(Québec) Il est impossible que Carl Girouard ait été en psychose au moment d’attaquer sept passants innocents avec son sabre dans le Vieux-Québec, car cela impliquerait une guérison « miraculeuse » en détention.

Voilà la thèse qu’a martelée la Couronne dans son ultime tentative de convaincre les 11 membres du jury. La poursuite estime que le tueur est criminellement responsable de ses gestes. L’avocat de Carl Girouard a quant à lui profité des plaidoiries pour chercher à miner la crédibilité des deux experts de la poursuite.

« Allez-vous croire que Carl Girouard, qui est obsédé par cette mission pendant six ans, va exécuter la mission, sortir de sa psychose en un claquement de doigts, ne plus jamais y penser et ne plus jamais en reparler, et ce, sans aucune forme de médication ? », a demandé au jury le procureur de la Couronne, MFrançois Godin.

« Allez-vous croire ça ? », a-t-il ajouté avec emphase, regardant les jurés bien en face au palais de justice de Québec.

La Couronne a rappelé dans ses plaidoiries que Girouard avait eu un comportement exemplaire en détention, après son carnage du 31 octobre 2020.

En apparence en pleine possession de ses moyens, il a fait valoir son droit de garder le silence pendant les cinq longues heures de l’interrogatoire policier sans jamais flancher.

Or, il n’a reçu un véritable traitement antipsychotique qu’à partir de juillet 2021.

Qui plus est, un neuropsychologue qui a témoigné pour la poursuite a fait passer deux tests au tueur en détention. Les deux ont conclu à l’absence de psychose. « On explique ça comment, en défense, une guérison que je qualifierais de miraculeuse ? », a demandé MGodin.

Celui-ci pense plutôt que le tueur ne souffrait pas de troubles mentaux le soir de l’Halloween 2020. Il avait confié son plan dès 2014 dans un texte soumis à un professeur de français. Puis il l’avait soigneusement préparé, allant même jusqu’à visiter le lieu de son carnage le soir de l’Halloween 2018.
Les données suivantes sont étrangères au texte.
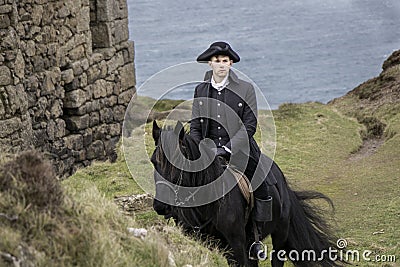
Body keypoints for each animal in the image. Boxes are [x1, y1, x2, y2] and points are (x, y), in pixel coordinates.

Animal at [150, 122, 344, 267]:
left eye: (177, 161)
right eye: (153, 161)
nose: (160, 206)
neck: (208, 206)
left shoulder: (236, 245)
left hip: (280, 233)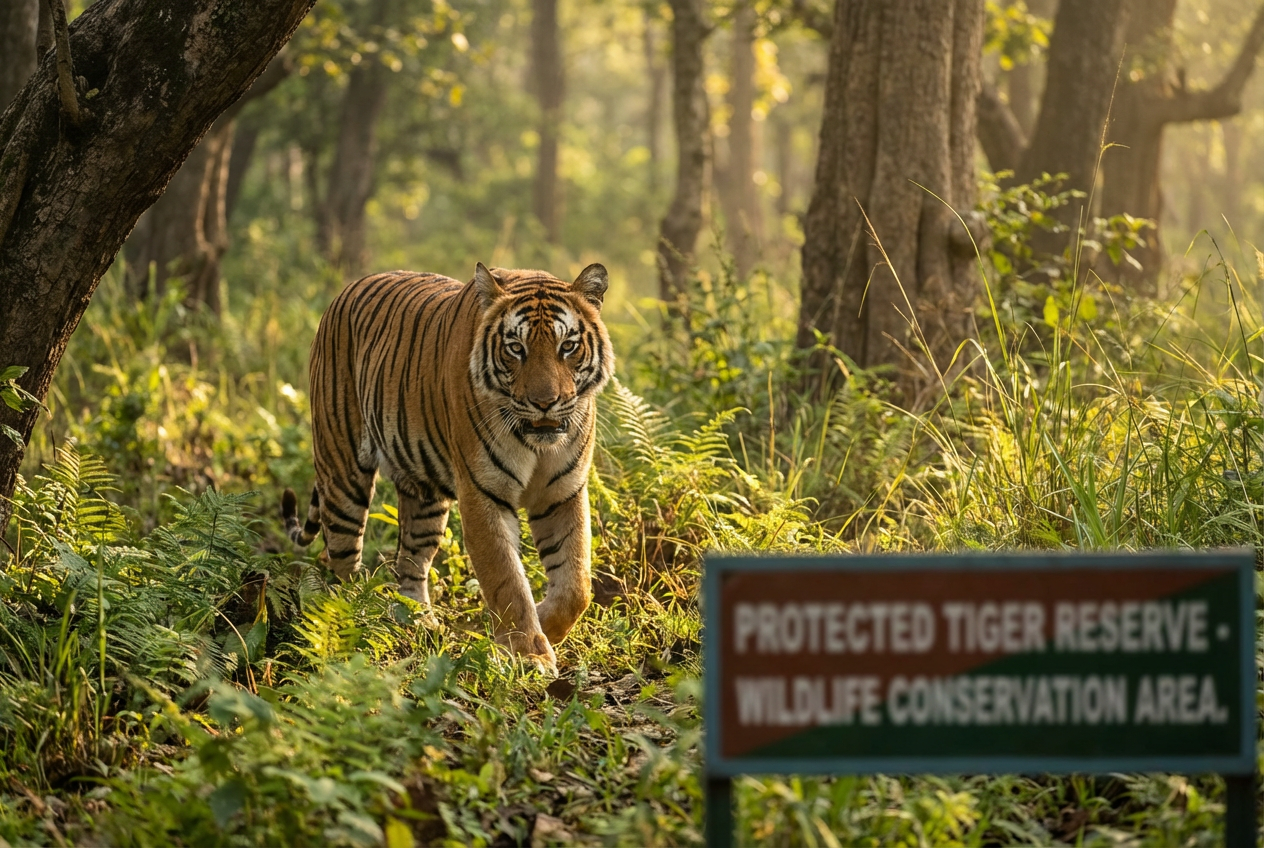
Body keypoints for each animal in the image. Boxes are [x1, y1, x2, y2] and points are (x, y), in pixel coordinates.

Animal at [281, 262, 614, 673]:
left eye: (567, 346)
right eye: (515, 349)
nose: (544, 403)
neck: (538, 443)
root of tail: (348, 289)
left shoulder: (562, 492)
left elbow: (576, 584)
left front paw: (544, 627)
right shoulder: (482, 493)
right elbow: (506, 579)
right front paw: (529, 654)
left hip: (424, 497)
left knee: (410, 561)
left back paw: (418, 623)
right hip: (342, 473)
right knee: (341, 564)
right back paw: (352, 626)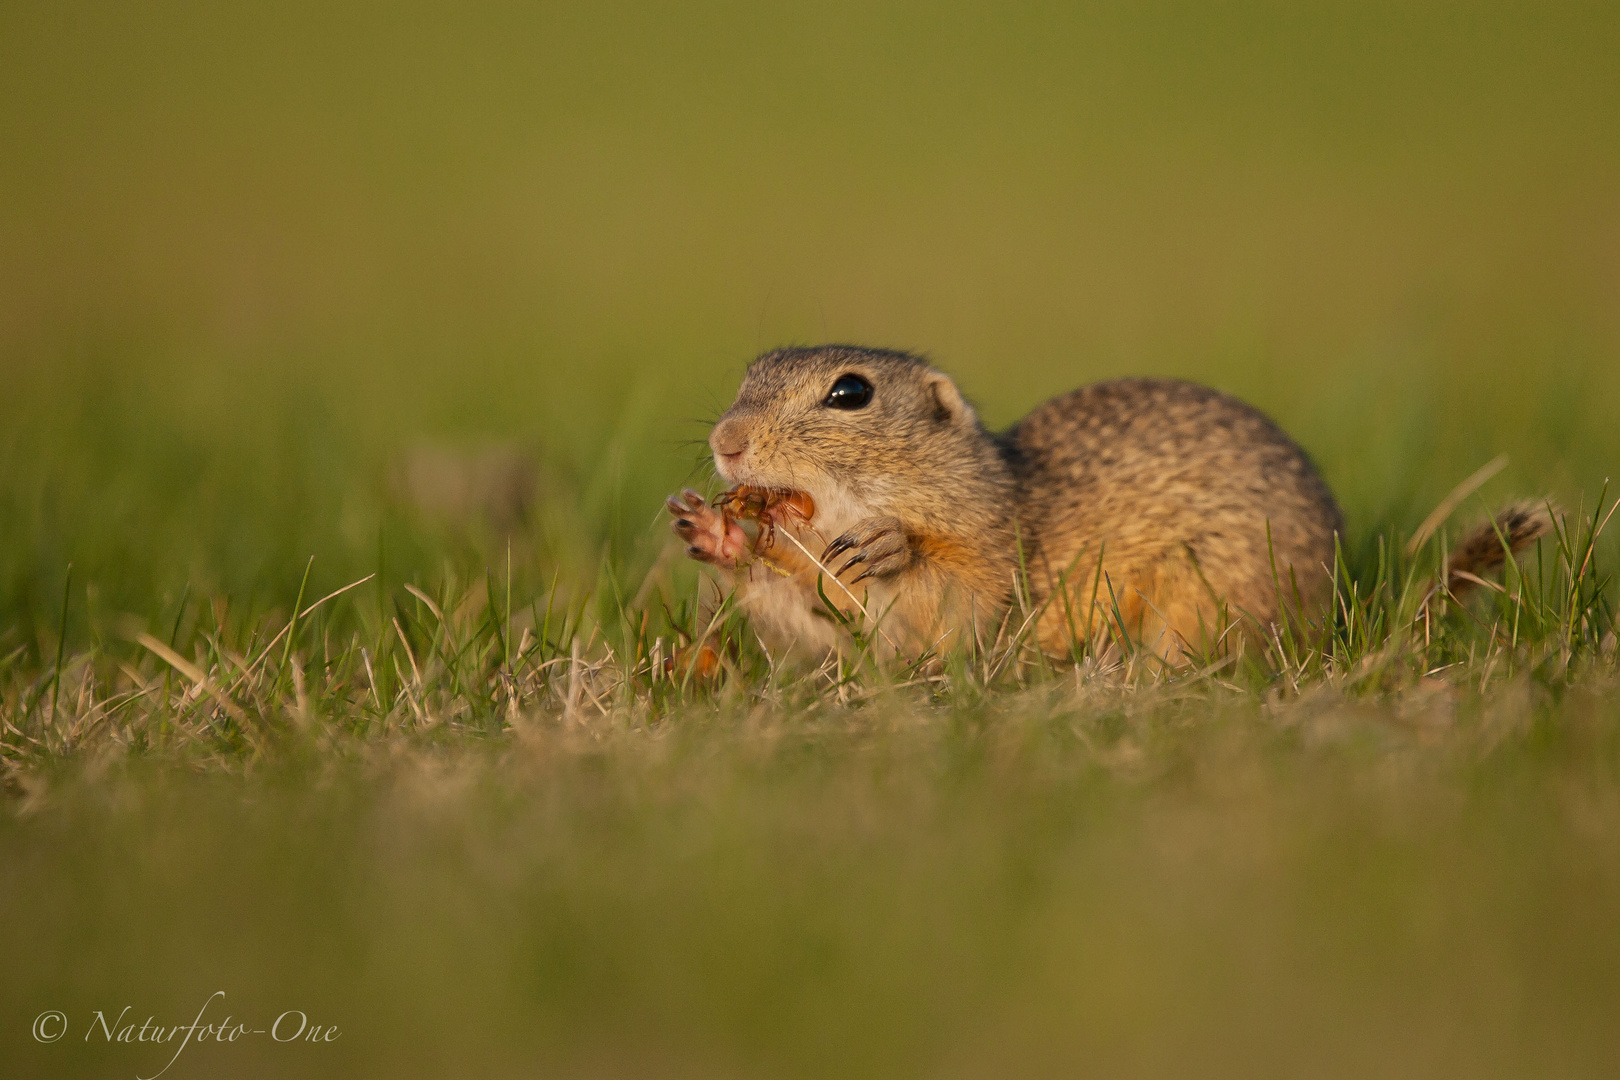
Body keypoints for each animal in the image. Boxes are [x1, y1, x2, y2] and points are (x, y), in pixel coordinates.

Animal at [667, 346, 1542, 667]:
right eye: (749, 372)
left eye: (850, 393)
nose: (725, 441)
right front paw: (715, 533)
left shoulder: (990, 560)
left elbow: (939, 608)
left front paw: (890, 549)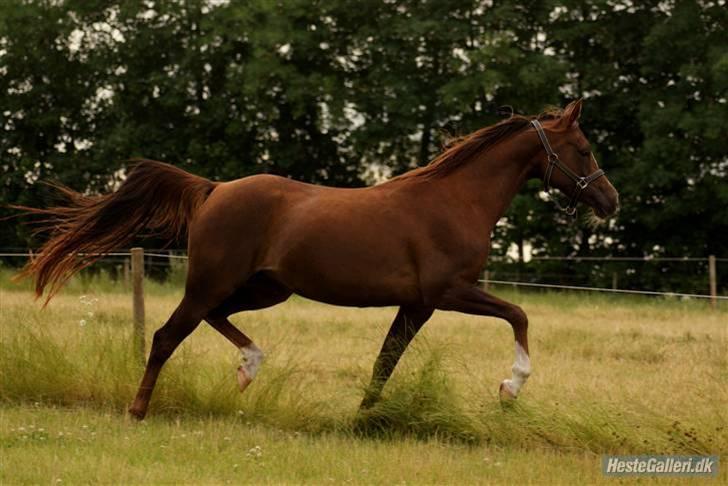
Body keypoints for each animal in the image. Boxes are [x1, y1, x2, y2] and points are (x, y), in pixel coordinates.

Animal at [17, 98, 616, 418]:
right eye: (585, 150)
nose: (610, 201)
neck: (455, 201)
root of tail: (213, 189)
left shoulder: (417, 305)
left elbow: (384, 361)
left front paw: (364, 417)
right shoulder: (447, 293)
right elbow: (519, 314)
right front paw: (511, 388)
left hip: (265, 288)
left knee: (216, 319)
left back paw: (248, 369)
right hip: (213, 280)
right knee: (167, 336)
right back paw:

« Une erreur fondamentale »

L’avocat de Carl Girouard a quant à lui attaqué la crédibilité des experts de la poursuite. La thèse de la Couronne est un château de cartes condamné à s’effondrer, car son socle est construit sur une « erreur fondamentale », a lancé en substance MPierre Gagnon.

« Quelle valeur peut-on donner à ces résultats quand les prémisses sont fausses ? », a demandé MGagnon.

Les tests du neuropsychologue William Pothier, qui ont conclu que Carl Girouard n’était pas schizophrène, sont faussés, selon lui. Car l’expert de la poursuite ignorait que le tueur avait consommé un médicament antipsychotique quelques semaines avant de subir les tests à l’hiver 2022. Leur effet aurait encore pu se faire sentir, selon lui.

« Le DPothier passe les tests et se dit un peu étonné des résultats, car Carl Girouard n’a pas été soumis à de la médication antipsychotique. Mais c’est faux, on le sait maintenant.

« C’est une erreur fondamentale », a-t-il lancé au jury.

Les conclusions selon lui erronées du neuropsychologue ont ensuite servi d’assisses au second expert de la Couronne, le psychiatre Sylvain Faucher, qui aurait produit un rapport « biaisé ».

L’avocat de Carl Girouard affirme que le DFaucher s’est entêté à défendre sa thèse en contre-interrogatoire, car il était « en mission » et « en représentation ». Il voulait absolument remporter le « duel ». « Ça vous démontre la personnalité du personnage. »

En revanche, MGagnon a fait valoir les qualités de son propre expert. Le DGilles Chamberland « a une carrière qui selon moi pourrait faire l’envie de bien des psychiatres ».

Le DChamberland a conclu que Girouard était en psychose au moment de tuer deux passants innocents avec un sabre. Les Drs Pothier et Faucher estiment quant à eux que le tueur n’était pas en délire le soir de la tuerie, mais réalisait plutôt un fantasme malveillant, découlant d’un ressentiment envers une société qui l’avait rejeté.

Les plaidoiries terminées, le juge Richard Grenier doit donner ses instructions au jury ce jeudi et lundi. Les jurés seront ensuite isolés et devront rendre leur décision.

Carl Girouard, 26 ans, admet être l’auteur de l’attaque. Mais il plaide la non-responsabilité criminelle en raison de troubles mentaux. Il est accusé de deux meurtres au premier degré et de cinq tentatives de meurtre.